Dragut sağ avucunda tuttuğu yumruğu biraz kıvırmış ve aynı zamanda sağ elindeki alevlerin miktarını arttırmaya başlamıştı. Canı yanan Sezar’ın bağırmasını dahi tamamlamasına izin vermeden söze girdi Dragut.
“ Kaybettiğime inanmadığına ve bana birkaç saniye kazandırdığına sevindim Dumrul, artık normale dön ve diğer yoldaşlarımızı burada topla. “
Dumrul’un emirini yerine getirip oradan ayrılmasıyla beraber; Dragut, Mareşal’in tam karşısına geçerek devam edecekti konuşmasına.
“ Sağanağı ve Tufan’ı sona erdir. “
“ Bir mareşal diz çökmez. “
Dragut bunu duyduğunda kan beynine sıçramıştı zira makamlardan oldu olası nefret ederdi ve bu makamının ağırlığı yüzünden yoldaşlarının hayatını tehlikeye atan adam, güzel bir cezayı hak ediyordu.
“ Öyle mi dersin? Ateş Medeniyeti- İnfaz Kapısı (10. Seviye yaft- 2. Kapı)“
Dragut yaftının adını söylediğinde, Sezar’ın yüzündeki korku iyice belirginleşmiş ve göz bebekleri büyümüştü. Adeta yerlerinden fırlayacak gibi görünüyorlar ve bakmak istememelerine rağmen, bizzat cehenneme tanıklık etmek zorunda kalıyorlardı.
Dragut’un Sezar’ın yumruğunu tutan kolu masmavi alevlerle kaplanmıştı ve Dragut’un alevleri güçlendikçe onunla ters orantılı görünen Sezar’ın beyaz alevleri sönükleşiyordu. Gökten yağan alev sağanağı azalmış ve rüzgar tamamen kaybolmuştu. Sezar’ın alevleri etkisini yitirmiş ve acıyı hissetmeye başlamışken şaşkınlığını saklamayacaktı.

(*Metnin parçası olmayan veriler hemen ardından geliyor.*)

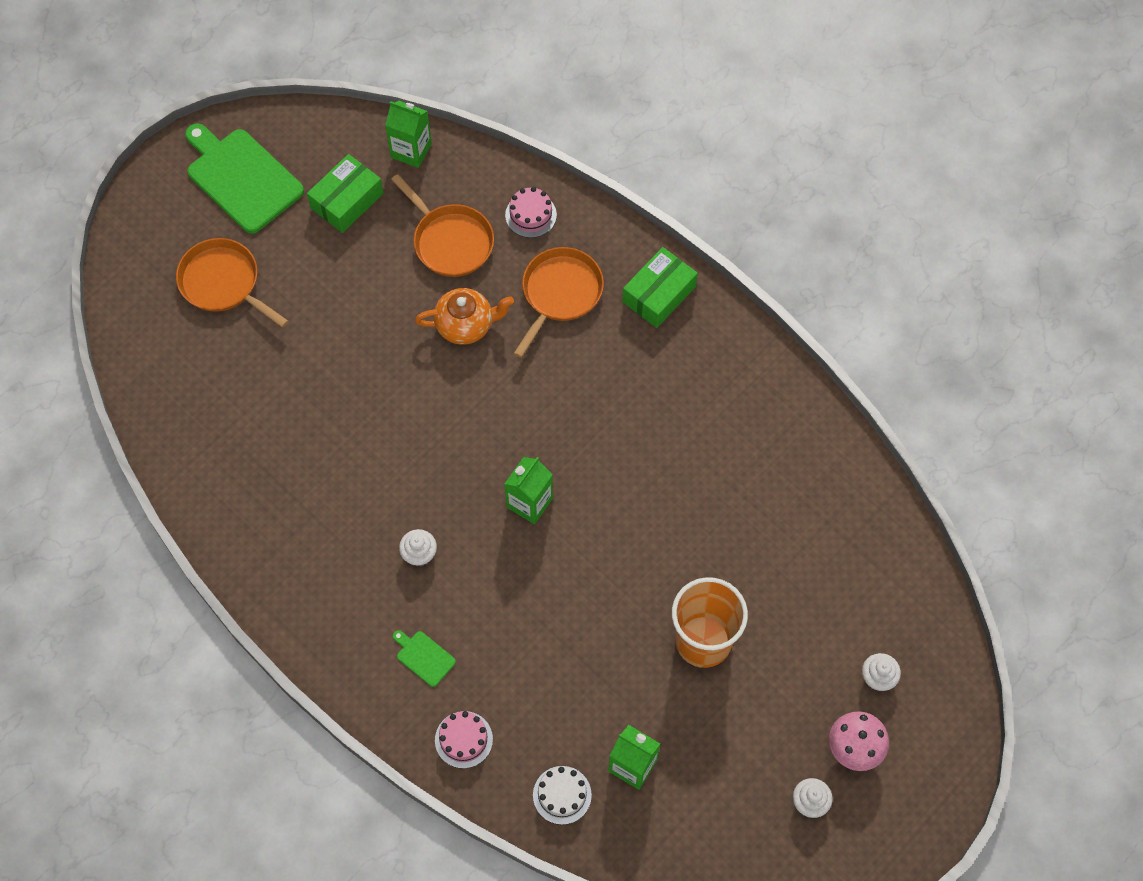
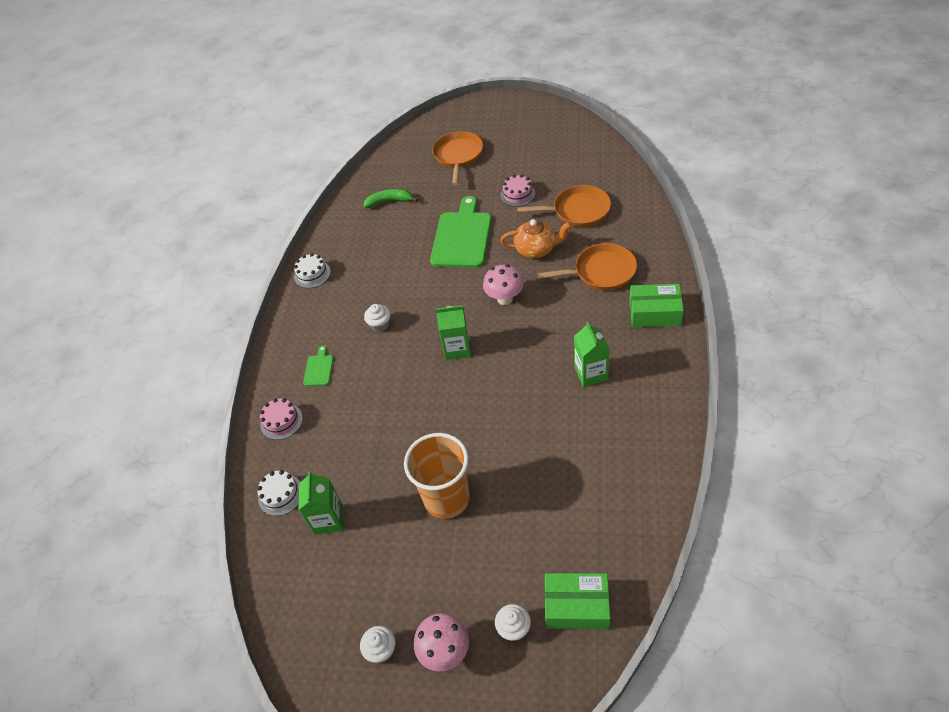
camera: 60 degrees right, 15 degrees down
green cutting board [185,123,304,234] -> green cutting board moved to [430,196,492,268]
green box [307,154,383,233] -> green box moved to [545,573,610,629]
green carton [385,101,432,168] -> green carton moved to [574,322,610,387]
orange pan [391,174,494,277] -> orange pan turned 105 degrees counterclockwise [517,185,611,227]
orange teapot [415,288,514,345] -> orange teapot turned 45 degrees counterclockwise [500,219,571,258]
pink cake [505,187,557,238] -> pink cake moved to [500,175,535,207]
none -> white cake [294,253,331,288]
none -> green banana [363,189,418,208]
none -> pink mushroom [483,265,524,305]

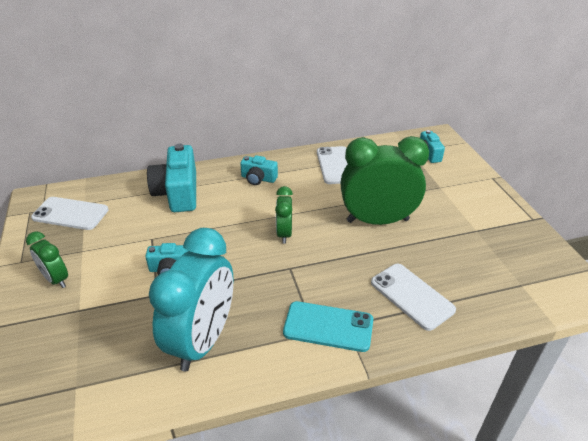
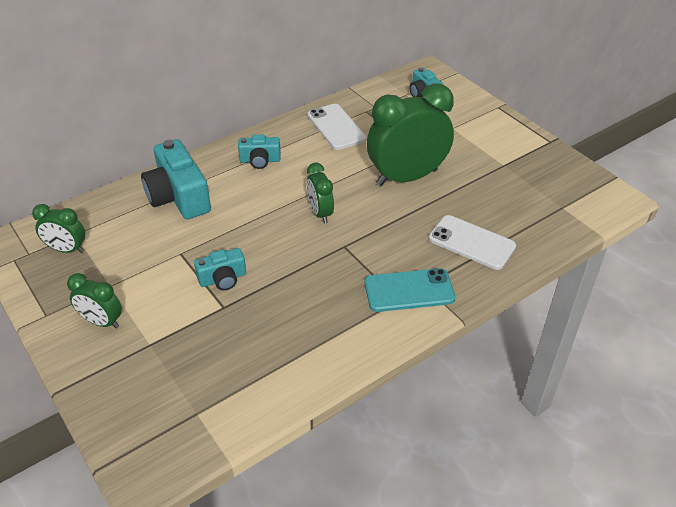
camera: 20 degrees left, 5 degrees up
white phone [31,197,108,230] -> green clock [32,204,85,253]
turquoise clock [149,228,234,371] -> none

“ Bu nasıl olabilir, bir yücenin desteğini bile almamışken, bu seviyedeki bir yaftı senin gibi bir suçlu nasıl kullanabilir. KABUL EDİLEMEZ. “
Sezar sözünü bitirdiğinde öfkeyle bağırmış olsa da, Dragut ezici duruşunu korkuyordu ve kafasında savaşı çoktan bitirmişti. Bir dakikanın sonunda Sezar’ın alevleri tamamıyla sönmüş ve acısı dayanılmaz hale gelmiş görünüyor olsa da dik duruşunu korumak adına her şeyi yapıyordu. Ancak Dragut Jeo’nun durumunu unutmamıştı ve düşmanının çektiği acıyı katlamakta kararlı görünüyordu. Rakibinin alevlerini tamamıyla söndürmüşken, sağ ayağını mavi alevlerle kaplayıp germişti ve adeta bir taşı tekmeler gibi Sezar’ın sol bacağına sağlam bir tekme geçirmişti.
Sezar kas gücüyle bununla baş edebilecek gibi görünse de alevlere maruz kalan üniforması yanmış, ve bacağındaki et de aynı şekilde kızarmış görünüyordu. Tüm direnişine rağmen daha fazla dayanamamış ve sol dizinin üzerine çökmüştü Mareşal. Dragut düşmanca görünmese de zaferinin adını koymak ve Mareşalin o anki fikirlerini almak adına, yukarıdan Sezar’ın yüzüne bakarken söze girdi.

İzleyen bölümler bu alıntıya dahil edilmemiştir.